### What you need to do
[1] Please translate this sentence from the compute client documentation into Spanish: "Reserves size bytes in the storage, and returns a handle over them."
[2] In the compute client documentation, what does the Notes section recommend?

### Selected text
- Opening Delimiter -
Reserves all shapes in a single storage buffer, copies the corresponding data into each handle, and returns the handles for them. See ComputeClient::create_tensor

Notes

Prefer using Self::create_tensors for better performance.

pub fn create_tensors( &self, descriptors: Vec<(MemoryLayoutDescriptor, Bytes)>, ) -> Vec<MemoryLayout>

Reserves all shapes in a single storage buffer, copies the corresponding data into each handle, and returns the handles for them. See ComputeClient::create_tensor

pub fn empty(&self, size: usize) -> Handle

Reserves size bytes in the storage, and returns a handle over them.

pub fn empty_tensor(&self, shape: Shape, elem_size: usize) -> MemoryLayout

Reserves shape in the storage, and returns a tensor handle for it. See ComputeClient::create_tensor

pub fn empty_tensors( &self, descriptors: Vec<MemoryLayoutDescriptor>, ) -> Vec<MemoryLayout>

Reserves all shapes in a single storage buffer, and returns the handles for them. See ComputeClient::create_tensor

pub fn staging<'a, I>(&self, bytes: I, file_only: bool)
- Closing Delimiter -
Data entries
- Opening Delimiter -
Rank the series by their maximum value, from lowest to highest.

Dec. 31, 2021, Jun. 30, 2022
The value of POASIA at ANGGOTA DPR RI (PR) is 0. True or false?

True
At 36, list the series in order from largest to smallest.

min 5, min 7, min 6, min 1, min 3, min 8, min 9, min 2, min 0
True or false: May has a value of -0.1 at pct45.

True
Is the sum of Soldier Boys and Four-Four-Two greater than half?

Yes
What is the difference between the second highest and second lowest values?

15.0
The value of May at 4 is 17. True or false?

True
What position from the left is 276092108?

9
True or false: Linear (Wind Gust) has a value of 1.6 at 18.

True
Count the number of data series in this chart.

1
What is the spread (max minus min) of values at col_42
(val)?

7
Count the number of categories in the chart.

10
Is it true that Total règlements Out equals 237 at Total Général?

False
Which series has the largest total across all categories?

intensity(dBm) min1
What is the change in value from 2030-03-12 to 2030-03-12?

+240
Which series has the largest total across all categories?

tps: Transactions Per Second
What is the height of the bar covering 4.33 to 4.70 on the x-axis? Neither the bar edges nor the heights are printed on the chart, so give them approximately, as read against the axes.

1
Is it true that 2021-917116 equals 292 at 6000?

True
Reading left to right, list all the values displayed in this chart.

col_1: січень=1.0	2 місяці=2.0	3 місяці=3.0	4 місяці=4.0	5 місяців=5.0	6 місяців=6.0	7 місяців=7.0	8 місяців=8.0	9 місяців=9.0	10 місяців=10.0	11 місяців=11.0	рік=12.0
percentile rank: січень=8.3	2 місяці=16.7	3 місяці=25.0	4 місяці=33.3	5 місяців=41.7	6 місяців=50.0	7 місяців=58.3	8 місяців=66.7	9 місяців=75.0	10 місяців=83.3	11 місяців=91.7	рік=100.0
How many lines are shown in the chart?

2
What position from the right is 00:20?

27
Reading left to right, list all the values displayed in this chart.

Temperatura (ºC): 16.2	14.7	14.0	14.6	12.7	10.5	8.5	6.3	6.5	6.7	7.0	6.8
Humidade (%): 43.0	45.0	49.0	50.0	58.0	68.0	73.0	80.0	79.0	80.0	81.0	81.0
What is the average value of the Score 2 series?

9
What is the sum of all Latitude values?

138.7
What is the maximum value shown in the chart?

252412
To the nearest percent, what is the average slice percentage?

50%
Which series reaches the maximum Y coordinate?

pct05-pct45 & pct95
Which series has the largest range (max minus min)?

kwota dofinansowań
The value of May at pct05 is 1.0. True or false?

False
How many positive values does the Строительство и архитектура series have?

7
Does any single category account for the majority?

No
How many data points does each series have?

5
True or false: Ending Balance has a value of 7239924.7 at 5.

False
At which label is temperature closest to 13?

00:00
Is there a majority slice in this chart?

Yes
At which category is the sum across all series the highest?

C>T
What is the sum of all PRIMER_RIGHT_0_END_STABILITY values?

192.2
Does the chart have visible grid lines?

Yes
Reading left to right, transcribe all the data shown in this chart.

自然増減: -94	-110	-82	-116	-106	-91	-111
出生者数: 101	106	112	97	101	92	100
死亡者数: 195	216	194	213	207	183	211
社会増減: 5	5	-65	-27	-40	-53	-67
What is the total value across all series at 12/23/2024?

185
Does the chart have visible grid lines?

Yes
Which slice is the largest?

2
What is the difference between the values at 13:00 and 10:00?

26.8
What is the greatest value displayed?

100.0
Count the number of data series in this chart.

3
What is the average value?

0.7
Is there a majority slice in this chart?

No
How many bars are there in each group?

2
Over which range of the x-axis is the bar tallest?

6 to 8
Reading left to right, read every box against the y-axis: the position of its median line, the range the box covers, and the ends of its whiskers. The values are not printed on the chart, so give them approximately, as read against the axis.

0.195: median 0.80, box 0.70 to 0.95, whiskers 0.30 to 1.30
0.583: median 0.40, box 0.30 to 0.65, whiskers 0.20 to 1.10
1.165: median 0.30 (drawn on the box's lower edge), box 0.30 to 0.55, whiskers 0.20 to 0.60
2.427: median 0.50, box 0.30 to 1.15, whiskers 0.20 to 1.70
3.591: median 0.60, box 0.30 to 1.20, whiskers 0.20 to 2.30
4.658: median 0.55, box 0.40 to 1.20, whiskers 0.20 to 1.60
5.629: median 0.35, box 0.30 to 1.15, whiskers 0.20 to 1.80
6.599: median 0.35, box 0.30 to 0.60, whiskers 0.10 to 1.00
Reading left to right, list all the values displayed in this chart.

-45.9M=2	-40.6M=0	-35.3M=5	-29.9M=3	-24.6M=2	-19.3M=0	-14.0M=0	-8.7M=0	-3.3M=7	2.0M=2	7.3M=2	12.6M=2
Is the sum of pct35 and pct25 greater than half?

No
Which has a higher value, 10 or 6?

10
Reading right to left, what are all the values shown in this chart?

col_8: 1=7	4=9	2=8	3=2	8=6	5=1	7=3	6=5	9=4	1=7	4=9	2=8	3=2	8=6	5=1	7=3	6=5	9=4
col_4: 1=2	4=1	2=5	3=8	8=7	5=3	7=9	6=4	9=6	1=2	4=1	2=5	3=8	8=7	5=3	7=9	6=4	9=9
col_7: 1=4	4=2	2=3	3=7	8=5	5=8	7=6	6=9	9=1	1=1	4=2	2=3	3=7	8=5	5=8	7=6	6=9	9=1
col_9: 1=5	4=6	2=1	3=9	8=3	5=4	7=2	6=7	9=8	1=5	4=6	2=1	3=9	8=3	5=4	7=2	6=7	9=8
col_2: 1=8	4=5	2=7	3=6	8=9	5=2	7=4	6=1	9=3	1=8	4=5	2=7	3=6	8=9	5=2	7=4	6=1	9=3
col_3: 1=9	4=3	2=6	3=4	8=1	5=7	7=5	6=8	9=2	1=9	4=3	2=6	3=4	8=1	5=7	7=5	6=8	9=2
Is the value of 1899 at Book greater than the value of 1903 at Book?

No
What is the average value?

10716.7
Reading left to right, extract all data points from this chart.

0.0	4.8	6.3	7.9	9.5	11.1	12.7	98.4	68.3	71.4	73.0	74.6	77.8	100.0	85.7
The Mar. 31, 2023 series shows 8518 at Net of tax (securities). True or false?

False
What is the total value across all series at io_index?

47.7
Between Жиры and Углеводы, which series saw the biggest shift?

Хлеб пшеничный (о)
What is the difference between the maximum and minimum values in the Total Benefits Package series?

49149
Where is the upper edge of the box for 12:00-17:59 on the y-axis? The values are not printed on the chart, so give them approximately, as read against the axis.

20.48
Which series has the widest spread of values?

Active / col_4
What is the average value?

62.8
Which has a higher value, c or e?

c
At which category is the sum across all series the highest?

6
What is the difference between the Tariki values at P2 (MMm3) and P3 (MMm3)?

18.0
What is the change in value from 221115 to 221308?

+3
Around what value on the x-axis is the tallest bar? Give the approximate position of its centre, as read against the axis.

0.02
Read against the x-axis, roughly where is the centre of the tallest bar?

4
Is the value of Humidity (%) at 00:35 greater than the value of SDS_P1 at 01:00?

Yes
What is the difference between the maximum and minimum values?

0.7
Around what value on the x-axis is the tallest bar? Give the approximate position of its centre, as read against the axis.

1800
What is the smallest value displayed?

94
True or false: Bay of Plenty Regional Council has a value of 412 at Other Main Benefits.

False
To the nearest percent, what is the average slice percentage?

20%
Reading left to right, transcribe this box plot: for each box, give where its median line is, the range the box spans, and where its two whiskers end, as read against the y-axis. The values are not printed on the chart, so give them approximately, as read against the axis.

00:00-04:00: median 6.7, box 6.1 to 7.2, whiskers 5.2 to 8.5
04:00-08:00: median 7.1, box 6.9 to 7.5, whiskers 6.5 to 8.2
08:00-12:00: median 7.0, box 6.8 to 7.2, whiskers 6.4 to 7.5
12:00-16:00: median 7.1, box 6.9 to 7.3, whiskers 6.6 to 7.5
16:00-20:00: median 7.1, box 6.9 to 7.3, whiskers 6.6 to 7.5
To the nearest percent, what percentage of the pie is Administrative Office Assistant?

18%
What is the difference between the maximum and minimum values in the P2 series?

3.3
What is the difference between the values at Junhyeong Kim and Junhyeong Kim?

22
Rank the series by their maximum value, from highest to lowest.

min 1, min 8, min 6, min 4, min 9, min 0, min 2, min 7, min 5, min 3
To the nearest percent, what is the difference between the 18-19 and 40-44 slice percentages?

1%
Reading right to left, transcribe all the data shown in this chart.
- Closing Delimiter -
### Outputs for the tasks
[1] Reserva size bytes en el almacenamiento y devuelve un identificador sobre ellos.

[2] Using Self::create_tensors for better performance.